In the background the other two works Lotus-Cortinas of Bengt Soderstrom and Roger Clark were running along completely trouble-free, except for one shock-absorber changed on Clark’s car.
Rauno Aaltonen, with his chances severely reduced due to time lost through the slipping clutch, finally expired on the morning of the final day when the timing chain broke. Mainly because of the handicap system of different set times for each class for each of the 17 special stages there was little other opposition. The Volvos of Trana and Andersson withdrew when two of their mechanics were killed in a road accident. Skogh in the other works Volvo already having retired with rear-axle oil seals going, while Joghinder Singh, in a Volvo lent to him by Gothenberg, plodded steadily on to win his class.
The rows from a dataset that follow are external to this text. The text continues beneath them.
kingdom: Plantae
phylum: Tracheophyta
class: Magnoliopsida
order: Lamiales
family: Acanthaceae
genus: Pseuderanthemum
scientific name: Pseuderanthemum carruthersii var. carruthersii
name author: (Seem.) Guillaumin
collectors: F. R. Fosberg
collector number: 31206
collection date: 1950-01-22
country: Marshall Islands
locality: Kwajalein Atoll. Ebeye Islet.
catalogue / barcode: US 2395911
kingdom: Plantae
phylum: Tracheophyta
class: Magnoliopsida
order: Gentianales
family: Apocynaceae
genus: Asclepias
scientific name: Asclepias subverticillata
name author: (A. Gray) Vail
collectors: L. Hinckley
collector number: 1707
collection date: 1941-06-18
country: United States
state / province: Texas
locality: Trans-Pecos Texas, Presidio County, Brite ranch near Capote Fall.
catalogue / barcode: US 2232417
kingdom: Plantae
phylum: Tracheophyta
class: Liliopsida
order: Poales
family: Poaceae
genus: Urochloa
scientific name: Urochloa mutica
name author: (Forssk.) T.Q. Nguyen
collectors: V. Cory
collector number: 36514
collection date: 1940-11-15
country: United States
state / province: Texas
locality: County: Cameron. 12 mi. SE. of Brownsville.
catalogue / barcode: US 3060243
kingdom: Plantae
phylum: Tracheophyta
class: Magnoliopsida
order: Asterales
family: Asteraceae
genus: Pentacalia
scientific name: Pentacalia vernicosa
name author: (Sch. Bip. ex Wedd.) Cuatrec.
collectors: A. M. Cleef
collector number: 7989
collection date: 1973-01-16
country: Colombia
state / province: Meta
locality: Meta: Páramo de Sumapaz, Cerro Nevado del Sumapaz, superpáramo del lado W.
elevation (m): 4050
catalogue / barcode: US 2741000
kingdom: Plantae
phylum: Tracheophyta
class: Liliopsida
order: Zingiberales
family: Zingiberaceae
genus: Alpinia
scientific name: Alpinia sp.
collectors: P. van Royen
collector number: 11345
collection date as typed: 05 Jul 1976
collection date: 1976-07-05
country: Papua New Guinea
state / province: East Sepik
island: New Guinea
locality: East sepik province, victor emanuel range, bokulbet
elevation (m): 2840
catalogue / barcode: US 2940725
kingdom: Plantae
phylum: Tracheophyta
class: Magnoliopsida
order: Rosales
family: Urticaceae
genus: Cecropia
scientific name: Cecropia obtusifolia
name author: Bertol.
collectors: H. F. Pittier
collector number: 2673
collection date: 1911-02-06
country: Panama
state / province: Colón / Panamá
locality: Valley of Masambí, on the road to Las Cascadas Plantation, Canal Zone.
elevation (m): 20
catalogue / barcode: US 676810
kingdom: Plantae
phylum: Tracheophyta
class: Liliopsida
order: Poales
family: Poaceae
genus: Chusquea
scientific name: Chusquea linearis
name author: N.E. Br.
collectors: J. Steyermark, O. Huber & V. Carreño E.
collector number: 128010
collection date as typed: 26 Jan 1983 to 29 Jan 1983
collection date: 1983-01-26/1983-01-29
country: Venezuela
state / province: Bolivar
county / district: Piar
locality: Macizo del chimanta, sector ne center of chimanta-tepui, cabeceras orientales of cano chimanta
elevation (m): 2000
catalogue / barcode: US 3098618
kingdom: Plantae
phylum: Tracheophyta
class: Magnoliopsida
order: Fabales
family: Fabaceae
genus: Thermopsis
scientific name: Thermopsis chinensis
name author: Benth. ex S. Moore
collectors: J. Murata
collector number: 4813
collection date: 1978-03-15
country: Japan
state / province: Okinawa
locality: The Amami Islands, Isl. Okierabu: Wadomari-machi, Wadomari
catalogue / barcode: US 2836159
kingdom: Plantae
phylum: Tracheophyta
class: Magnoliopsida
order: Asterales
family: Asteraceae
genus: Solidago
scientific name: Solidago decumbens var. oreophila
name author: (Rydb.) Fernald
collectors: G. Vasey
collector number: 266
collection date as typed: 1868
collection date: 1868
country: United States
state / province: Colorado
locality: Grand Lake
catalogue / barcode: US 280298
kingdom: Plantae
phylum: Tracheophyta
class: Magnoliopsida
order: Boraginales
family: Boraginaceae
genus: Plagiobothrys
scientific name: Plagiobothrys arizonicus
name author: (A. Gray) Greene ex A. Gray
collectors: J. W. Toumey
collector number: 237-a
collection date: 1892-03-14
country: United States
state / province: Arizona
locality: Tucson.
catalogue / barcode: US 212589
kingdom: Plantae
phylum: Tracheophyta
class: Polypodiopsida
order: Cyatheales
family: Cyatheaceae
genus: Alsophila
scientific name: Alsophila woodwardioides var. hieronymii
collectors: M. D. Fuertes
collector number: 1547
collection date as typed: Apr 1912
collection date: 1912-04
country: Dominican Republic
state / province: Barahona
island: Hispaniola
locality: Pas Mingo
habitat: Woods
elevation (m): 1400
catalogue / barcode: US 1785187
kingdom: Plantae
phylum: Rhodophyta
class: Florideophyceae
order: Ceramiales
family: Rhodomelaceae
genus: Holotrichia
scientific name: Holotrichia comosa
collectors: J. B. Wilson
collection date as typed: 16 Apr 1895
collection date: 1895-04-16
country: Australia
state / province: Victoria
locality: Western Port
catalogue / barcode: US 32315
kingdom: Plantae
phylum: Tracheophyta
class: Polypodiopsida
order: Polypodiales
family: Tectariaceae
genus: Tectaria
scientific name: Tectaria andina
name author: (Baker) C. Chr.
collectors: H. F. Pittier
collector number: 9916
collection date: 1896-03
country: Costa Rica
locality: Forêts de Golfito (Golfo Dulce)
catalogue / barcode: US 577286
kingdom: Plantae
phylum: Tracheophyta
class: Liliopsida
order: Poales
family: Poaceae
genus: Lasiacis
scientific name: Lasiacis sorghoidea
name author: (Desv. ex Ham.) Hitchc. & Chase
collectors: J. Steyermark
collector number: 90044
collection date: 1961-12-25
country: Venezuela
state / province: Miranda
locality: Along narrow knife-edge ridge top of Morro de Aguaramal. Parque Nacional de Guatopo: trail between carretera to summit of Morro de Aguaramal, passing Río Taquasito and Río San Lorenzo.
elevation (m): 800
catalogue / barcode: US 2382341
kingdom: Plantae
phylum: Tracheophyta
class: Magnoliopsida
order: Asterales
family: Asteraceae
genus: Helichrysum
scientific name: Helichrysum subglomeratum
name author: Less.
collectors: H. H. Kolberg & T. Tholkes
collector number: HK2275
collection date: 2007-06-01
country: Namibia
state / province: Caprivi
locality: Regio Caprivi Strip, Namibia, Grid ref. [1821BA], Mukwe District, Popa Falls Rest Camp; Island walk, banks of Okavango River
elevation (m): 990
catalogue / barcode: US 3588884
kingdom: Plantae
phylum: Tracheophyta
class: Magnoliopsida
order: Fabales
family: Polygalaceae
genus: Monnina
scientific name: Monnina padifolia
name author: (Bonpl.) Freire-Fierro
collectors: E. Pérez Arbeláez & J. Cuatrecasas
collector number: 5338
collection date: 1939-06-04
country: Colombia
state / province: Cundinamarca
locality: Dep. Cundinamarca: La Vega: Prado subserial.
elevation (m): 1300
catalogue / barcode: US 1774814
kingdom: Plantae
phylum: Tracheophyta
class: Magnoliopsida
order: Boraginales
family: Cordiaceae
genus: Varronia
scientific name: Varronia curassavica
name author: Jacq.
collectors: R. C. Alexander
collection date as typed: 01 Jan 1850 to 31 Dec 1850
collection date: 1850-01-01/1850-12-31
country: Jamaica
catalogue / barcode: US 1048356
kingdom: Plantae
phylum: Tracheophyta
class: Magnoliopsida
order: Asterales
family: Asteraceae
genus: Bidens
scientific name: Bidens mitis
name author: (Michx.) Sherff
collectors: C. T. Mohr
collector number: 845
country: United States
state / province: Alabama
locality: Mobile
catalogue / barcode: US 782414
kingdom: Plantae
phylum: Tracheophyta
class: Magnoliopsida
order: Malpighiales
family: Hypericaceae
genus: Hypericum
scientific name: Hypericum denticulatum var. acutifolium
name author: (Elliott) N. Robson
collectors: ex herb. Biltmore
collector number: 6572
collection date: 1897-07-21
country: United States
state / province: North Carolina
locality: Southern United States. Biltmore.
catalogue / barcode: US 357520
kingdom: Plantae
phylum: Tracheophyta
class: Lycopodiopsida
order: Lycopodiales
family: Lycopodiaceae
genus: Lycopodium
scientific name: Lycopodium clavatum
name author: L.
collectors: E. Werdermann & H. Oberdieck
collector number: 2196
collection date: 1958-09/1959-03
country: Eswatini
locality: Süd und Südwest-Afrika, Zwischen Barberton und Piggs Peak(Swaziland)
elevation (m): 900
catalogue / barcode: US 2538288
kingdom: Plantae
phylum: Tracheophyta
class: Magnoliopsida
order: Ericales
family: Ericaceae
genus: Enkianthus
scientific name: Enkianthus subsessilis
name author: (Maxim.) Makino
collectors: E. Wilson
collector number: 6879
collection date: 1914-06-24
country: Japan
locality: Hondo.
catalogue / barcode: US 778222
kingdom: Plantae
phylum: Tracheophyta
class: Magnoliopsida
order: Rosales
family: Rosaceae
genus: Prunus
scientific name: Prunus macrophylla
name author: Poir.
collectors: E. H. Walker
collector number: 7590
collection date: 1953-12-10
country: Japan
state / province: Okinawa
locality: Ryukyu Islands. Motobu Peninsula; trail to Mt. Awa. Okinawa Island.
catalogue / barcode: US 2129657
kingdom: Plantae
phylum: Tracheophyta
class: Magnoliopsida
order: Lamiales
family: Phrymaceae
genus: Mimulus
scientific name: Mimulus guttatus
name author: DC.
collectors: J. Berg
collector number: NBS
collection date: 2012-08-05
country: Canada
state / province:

Amongst the unlucky ones was the Saab ladies crew of Pat Moss-Carlsson and Liz Nystrom who had a piston break up near to where Elford went out, thus leaving the way clear for Rosemary Smith and Val Domleo to take the Ladies’ Prize in their Hillman Imp. Another success from Rootes was the GT Category win for Peter Harper and Ian Hall in their Sunbeam Tiger.
The only other bit of drama came at the end of the rally proper when it was realised that Bengt Soderstrom could just pip Hopkirk if the Mini dripped away all its oil during the night, for on the next day there was to be the traditional Parnis hillclimb and the circuit race of Tatoi for the benefit of the public, and no oil could be added except during the actual test. However, the well-lsoponed sump held together and Soderstrom couldn’t take back more than 10 sec. of his minute deficiency in the 7-kilometre climb. The circuit race was so designed that even a very poor time was only worth 10 sec. difference at the utmost.
Let us hope that next year the event does not have any such tom-foolery and it may well become even more well established.—-A.E.I.K.